Afonso Vita, que hoje lançou uma brochura do seu próximo livro sobre a “Rota Turística e Cultural de Escravos em Angola”, considerou que o Museu da Escravatura em Luanda não está à altura de dignificar e representar essa parte da História.
“Disse inicialmente que Angola é um dos países que mais homens, mulheres e crianças perdeu enquanto durou a história da escravatura, mas se olharmos para o museu [da Escravatura] que temos, não corresponde a essa dimensão e o projeto recomenda, como uma das metas até 2030, termos um museu à dimensão daquilo que foi a perda que tivemos em termos humanos”, referiu.
Segundo Afonso Vita, nos Estados Unidos da América foi criado um museu dos afrodescendentes, em Virgínia, que transmite a história dos negros naquele país, e Angola precisa, não necessariamente na mesma dimensão, de “criar algo que se aproxima àquilo e fazer algo que dignifique não só os angolanos que vivem deste lado, mas também os descendentes que estão noutros países do mundo”.
“Estamos a falar de uma perda de cerca de seis milhões de homens, é muita gente. Temos que ter aqui um museu que quem visitar sinta que Angola perdeu e que o nosso museu transmita isso aos nossos visitantes, é neste sentido que nós falamos sobre a dimensão daquilo que foi a história do tráfico de escravos”, sublinhou.
O projeto, que deverá iniciar a partir do próximo ano, prevê uma rota de dez dias por quatro localidades de Angola, nomeadamente o município do Soyo, província do Zaire, município de Ambriz, província do Bengo, comuna de Massangano, província do Cuanza Norte e Luanda, lugares onde o processo do tráfico de escravos decorreu.
Os locais escolhidos, segundo Afonso Vita, eram usados para a concentração, venda e embarque de escravos e o projeto pretende transformá-los em áreas de interesse para o turismo.
O investigador sublinhou que na investigação que realizou foram identificadas nove localidades do país ainda com vestígios da escravatura, mas por agora foram definidas apenas quatro para a visita.

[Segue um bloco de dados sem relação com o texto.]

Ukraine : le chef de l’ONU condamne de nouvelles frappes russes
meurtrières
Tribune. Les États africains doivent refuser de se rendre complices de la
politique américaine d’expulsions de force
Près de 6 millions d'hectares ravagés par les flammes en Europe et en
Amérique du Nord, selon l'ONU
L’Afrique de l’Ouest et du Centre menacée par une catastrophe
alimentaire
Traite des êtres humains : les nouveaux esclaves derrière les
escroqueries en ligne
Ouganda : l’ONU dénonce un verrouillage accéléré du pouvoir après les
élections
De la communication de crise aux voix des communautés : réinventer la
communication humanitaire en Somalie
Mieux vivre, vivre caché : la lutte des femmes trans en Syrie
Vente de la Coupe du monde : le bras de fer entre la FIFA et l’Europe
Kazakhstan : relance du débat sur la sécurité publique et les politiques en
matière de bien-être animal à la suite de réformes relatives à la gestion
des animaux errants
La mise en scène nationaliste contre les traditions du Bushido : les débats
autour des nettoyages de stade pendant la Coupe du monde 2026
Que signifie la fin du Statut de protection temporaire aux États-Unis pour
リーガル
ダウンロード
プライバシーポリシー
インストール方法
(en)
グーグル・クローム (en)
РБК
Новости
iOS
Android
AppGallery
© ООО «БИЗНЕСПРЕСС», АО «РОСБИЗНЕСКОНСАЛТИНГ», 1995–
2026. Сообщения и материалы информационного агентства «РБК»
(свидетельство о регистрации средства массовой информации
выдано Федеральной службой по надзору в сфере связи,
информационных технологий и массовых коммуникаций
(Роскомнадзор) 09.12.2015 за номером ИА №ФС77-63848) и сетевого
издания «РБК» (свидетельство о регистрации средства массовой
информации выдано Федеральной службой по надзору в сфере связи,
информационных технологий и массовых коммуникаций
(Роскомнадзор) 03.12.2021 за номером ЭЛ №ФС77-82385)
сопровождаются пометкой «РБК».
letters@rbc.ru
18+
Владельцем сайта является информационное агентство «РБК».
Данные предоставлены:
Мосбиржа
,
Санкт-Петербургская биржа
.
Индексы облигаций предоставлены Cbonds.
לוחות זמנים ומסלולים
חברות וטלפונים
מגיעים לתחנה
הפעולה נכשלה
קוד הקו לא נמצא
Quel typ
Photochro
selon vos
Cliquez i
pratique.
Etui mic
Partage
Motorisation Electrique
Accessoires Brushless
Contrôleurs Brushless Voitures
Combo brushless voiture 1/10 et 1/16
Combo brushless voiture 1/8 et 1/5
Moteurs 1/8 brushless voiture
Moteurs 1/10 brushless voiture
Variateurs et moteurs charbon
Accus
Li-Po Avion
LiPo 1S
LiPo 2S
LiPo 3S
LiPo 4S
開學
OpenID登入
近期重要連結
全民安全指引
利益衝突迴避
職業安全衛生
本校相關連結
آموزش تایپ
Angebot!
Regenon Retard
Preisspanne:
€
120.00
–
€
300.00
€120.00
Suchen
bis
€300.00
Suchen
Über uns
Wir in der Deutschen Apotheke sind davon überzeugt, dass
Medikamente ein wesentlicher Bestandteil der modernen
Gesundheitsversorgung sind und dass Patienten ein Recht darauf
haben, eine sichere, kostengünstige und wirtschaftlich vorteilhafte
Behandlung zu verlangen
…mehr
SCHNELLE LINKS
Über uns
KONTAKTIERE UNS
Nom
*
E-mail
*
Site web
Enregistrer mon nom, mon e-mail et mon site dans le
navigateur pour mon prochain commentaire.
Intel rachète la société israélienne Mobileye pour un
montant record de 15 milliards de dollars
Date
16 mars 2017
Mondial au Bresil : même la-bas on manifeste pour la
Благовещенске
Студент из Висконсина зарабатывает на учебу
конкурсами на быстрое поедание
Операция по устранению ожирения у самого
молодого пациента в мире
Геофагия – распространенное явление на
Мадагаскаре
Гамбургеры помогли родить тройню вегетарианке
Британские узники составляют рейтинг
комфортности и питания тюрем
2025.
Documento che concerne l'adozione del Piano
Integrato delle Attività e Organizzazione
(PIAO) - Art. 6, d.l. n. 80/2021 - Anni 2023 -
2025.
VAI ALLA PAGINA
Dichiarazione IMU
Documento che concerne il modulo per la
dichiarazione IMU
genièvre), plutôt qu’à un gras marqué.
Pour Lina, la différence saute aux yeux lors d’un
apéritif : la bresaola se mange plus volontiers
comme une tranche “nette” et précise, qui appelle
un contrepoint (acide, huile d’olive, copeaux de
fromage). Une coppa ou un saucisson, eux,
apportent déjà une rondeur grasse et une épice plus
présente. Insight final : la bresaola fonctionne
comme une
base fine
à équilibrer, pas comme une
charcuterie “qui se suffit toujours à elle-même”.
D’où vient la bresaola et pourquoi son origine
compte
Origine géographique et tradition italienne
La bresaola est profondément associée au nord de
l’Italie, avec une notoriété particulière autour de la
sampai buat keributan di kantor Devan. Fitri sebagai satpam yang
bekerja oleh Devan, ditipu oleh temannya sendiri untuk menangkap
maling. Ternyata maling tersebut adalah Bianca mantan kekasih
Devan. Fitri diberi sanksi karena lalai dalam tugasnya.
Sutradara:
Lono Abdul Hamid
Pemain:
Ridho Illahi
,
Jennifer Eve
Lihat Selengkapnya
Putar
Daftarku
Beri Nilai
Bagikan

O projeto inclui também a realização, durante dois dias, no próximo ano, do “Festival Internacional Bianual de Encontro e Reencontro da Africanidade em Angola” para “servir de chamariz” ao turismo, valorizar a cultura, a história, angolana, bem como estabelecer uma ponte entre Angola e a sua diáspora.
Questionado se há valorização e proteção deste património, o investigador disse que “neste momento estão a ser criadas as condições”.
“Não quero falar de valorização, porque ainda não sentimos esta valorização e um dos objetivos do projeto é a valorização da nossa identidade, chamar a atenção de que essa é a nossa história, que deve ser valorizada”, frisou.
Relativamente à proteção, Afonso Vita referiu que tem havido, por exemplo, na baixa de Luanda, na Rua dos Mercadores e outras áreas que faziam parte da passagem dos escravos.
“As casas que conhecemos na Rua dos Mercadores, que eram as casas onde eram aprisionados esses escravos hoje há áreas protegidas, que os carros já não podem passar para proteger o património”, indicou.
“Já há uma política de classificar e proteger esse património, agora queremos é dar vida a esse património. A cultura ou a história só tem valor quando entram receitas para poder dar sequência a essa valorização e o turismo tem essa vocação”, acrescentou.
A rota dos escravos foi o tema da tese de doutoramento de Afonso Vita, diretor-geral do Instituto de Fomento Turístico de Angola (Infortur), na Universidade de Coimbra.